Report on Kavachi (Solomon Islands) — December 1985
Scientific Event Alert Network Bulletin, vol. 10, no. 12 (December 1985)
Managing Editor: Lindsay McClelland.
Kavachi (Solomon Islands) Submarine explosions
Please cite this report as:
Global Volcanism Program, 1985. Report on Kavachi (Solomon Islands) (McClelland, L., ed.). Scientific Event Alert Network Bulletin, 10:12. Smithsonian Institution. https://doi.org/10.5479/si.GVP.SEAN198512-255060
8.991°S, 157.979°E; summit elev. -20 m
All times are local (unless otherwise noted)
On the morning of 30 December, Solair Captain Brian Smith observed dirty water over Kavachi while flying from Honiara to Munda. When he returned to Honiara that afternoon, Kavachi was ejecting rock debris, mud, steam, and water to a height of 30 m. The eruption was observed by the captain and crew of the MV Iu Mi Nao the same afternoon. On 31 December, the eruption was intensifying, with one explosion per minute ejecting material to 200-300 m height. By 1 January, both eruptive intensity and height of the ejecta column had decreased. On 7 January, Deni Tuni observed explosions while en route to Honiara on the MR Compass Rose II. Two explosions ejected black plumes that probably contained ash to about 20 m height. A third explosion, which appeared to consist mainly of steam and perhaps other gases, spread along the horizon, forming a pyramid-shaped cloud before disappearing. As of mid-January, no island had formed.

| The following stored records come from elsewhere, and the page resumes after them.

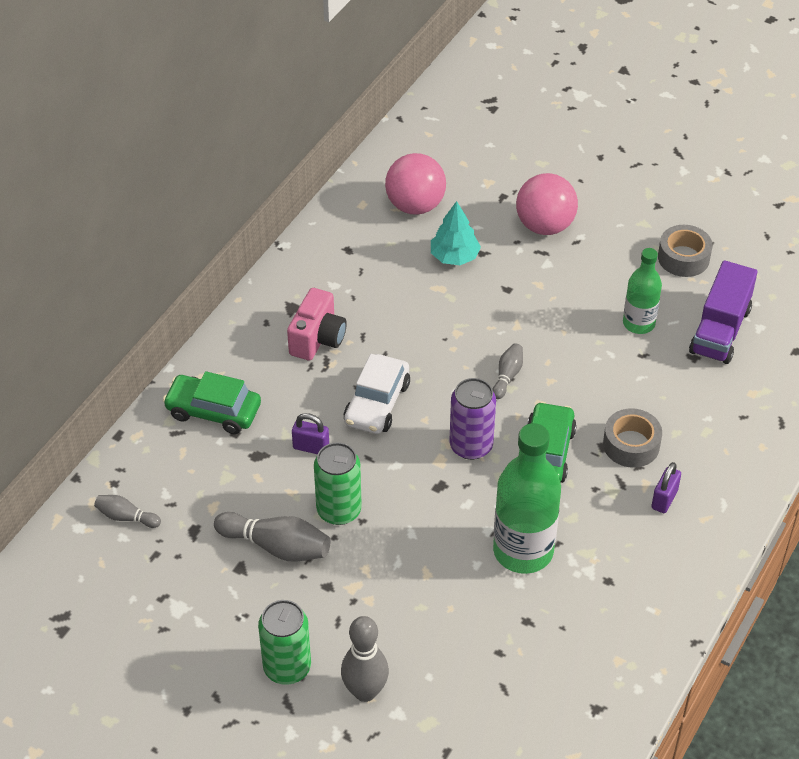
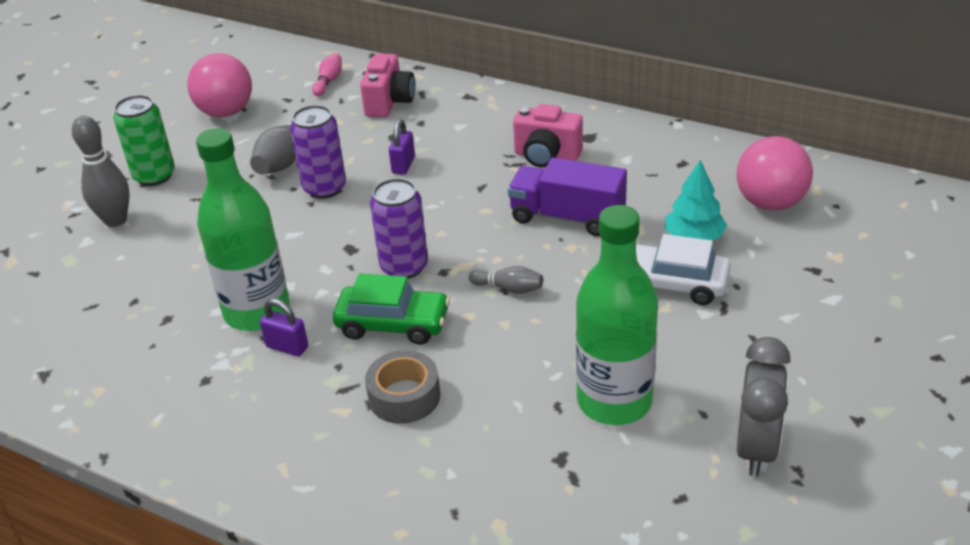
camera: 90 degrees right, 10 degrees down
grey bowling pin [94,495,161,528] -> pink bowling pin [312,53,342,96]
green car [163,371,261,434] -> none
green can [314,442,362,525] -> purple can [290,105,346,199]
white car [344,354,410,434] -> white car moved to [636,234,731,305]
pink ball [516,173,578,235] -> pink ball moved to [187,53,252,117]
green bottle [623,248,662,334] -> green bottle [576,205,658,425], size x1.68
purple padlock [651,462,681,513] -> purple padlock moved to [260,299,308,356]
grey tape [658,225,713,277] -> grey clock [737,337,791,477]
purple truck [689,260,758,364] -> purple truck moved to [508,158,627,236]
none -> pink camera [360,54,415,118]

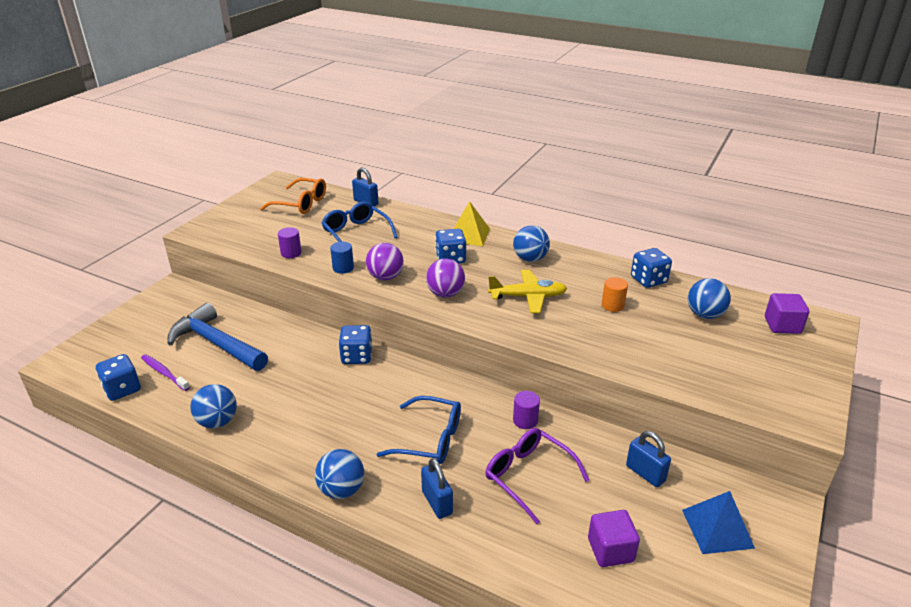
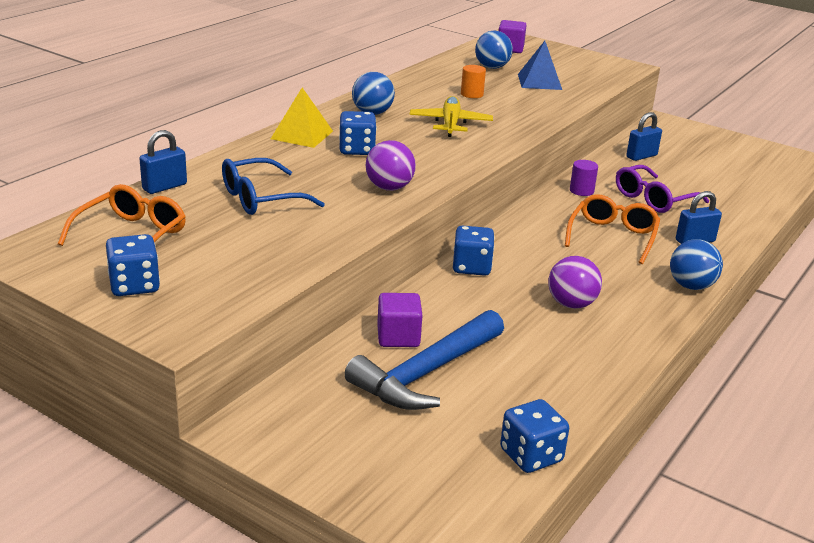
camera: 85 degrees left, 5 degrees down
purple toothbrush [141,354,190,391] -> none
blue ball [190,384,237,429] -> none
purple cylinder [278,227,302,258] -> none
blue cylinder [330,242,354,274] -> none
blue glasses [376,396,461,464] -> orange glasses [565,194,660,264]
purple ball [426,259,465,298] -> purple ball moved to [548,256,602,309]
purple cube [588,510,640,567] -> purple cube moved to [377,293,423,347]
blue dice [631,248,672,288] -> blue dice moved to [106,234,160,296]
blue pyramid [682,491,755,554] -> blue pyramid moved to [518,41,562,90]

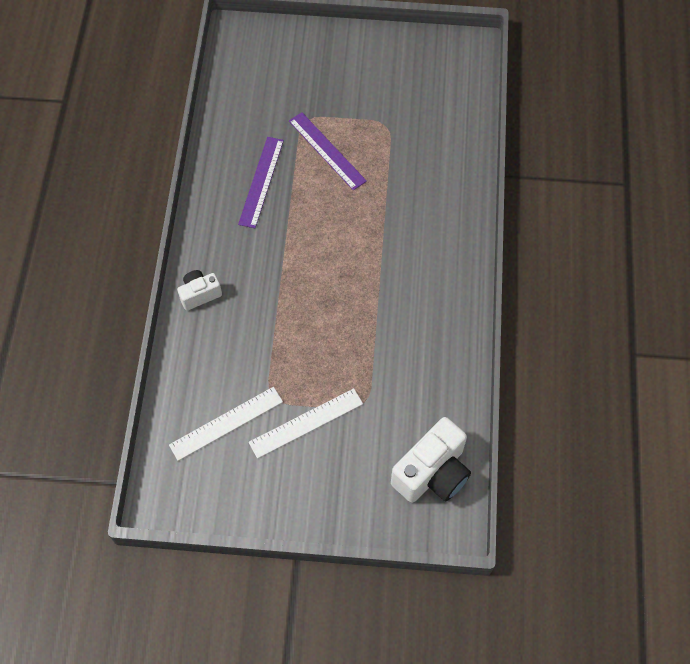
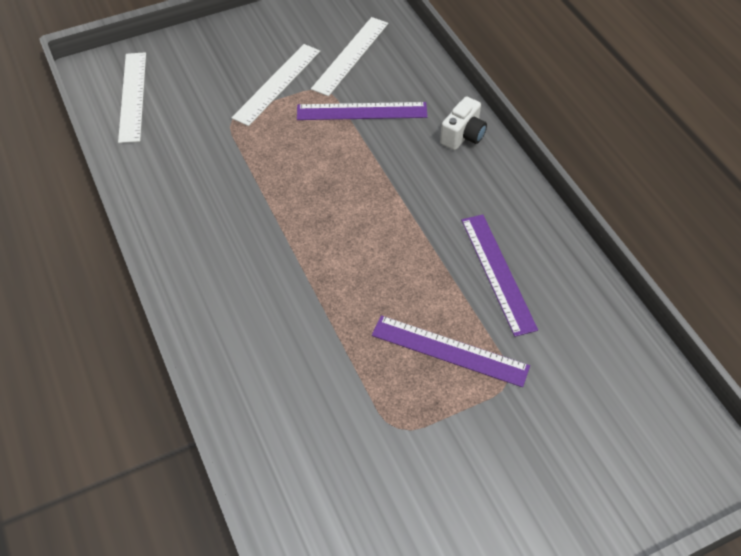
camera: 150 degrees right, 10 degrees down
white camera [391,417,471,503] -> white ruler [118,52,146,143]
none -> purple ruler [297,102,428,120]

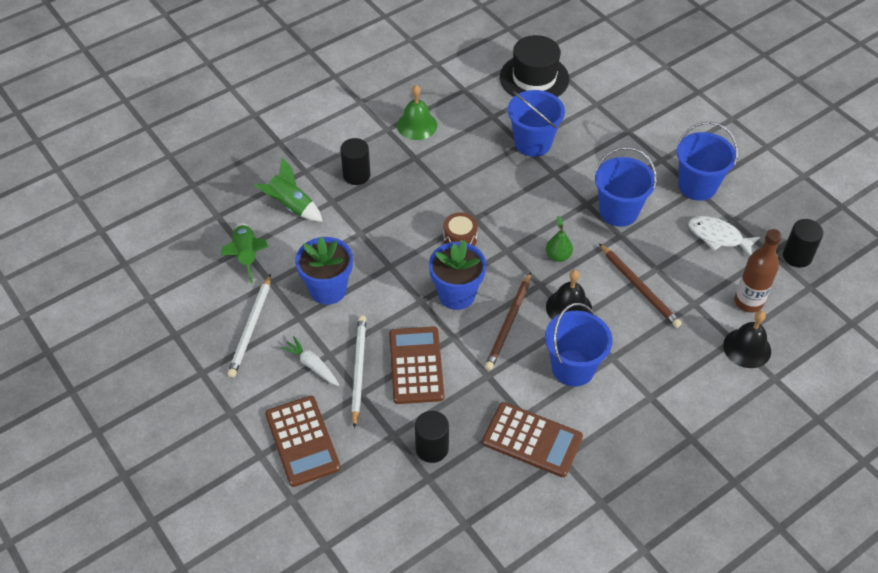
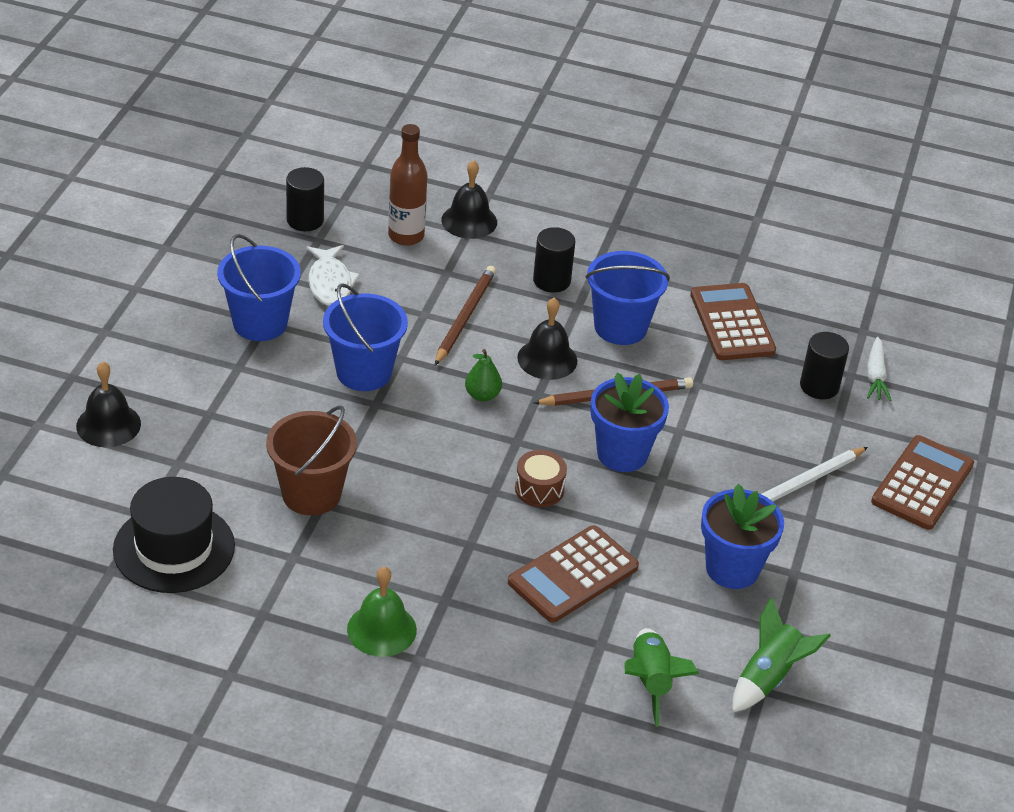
camera: 130 degrees left, 10 degrees down
white pencil [227,274,271,378] -> none
white carrot [280,336,339,386] -> white carrot moved to [867,337,892,401]
black cylinder [340,138,371,185] -> black cylinder moved to [533,227,576,292]
brown calculator [389,326,444,404] -> brown calculator moved to [508,525,639,623]
blue bucket [508,90,565,157] -> brown bucket [266,406,357,515]
none -> black bell [76,361,141,447]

Geological Summary. Named for a sea-god of the Gatokae and Vangunu peoples, Kavachi is one of the most active submarine volcanoes in the SW Pacific, located in the Solomon Islands south of Vangunu Island. Sometimes referred to as Rejo te Kvachi ("Kavachi's Oven"), this shallow submarine basaltic-to-andesitic volcano has produced ephemeral islands up to 1 km long many times since its first recorded eruption during 1939. Residents of the nearby islands of Vanguna and Nggatokae (Gatokae) reported "fire on the water" prior to 1939, a possible reference to earlier eruptions. The roughly conical edifice rises from water depths of 1.1-1.2 km on the north and greater depths to the SE. Frequent shallow submarine and occasional subaerial eruptions produce phreatomagmatic explosions that eject steam, ash, and incandescent bombs. On a number of occasions lava flows were observed on the ephemeral islands.
Information Contacts: D. Tuni, Ministry of Natural Resources, Honiara.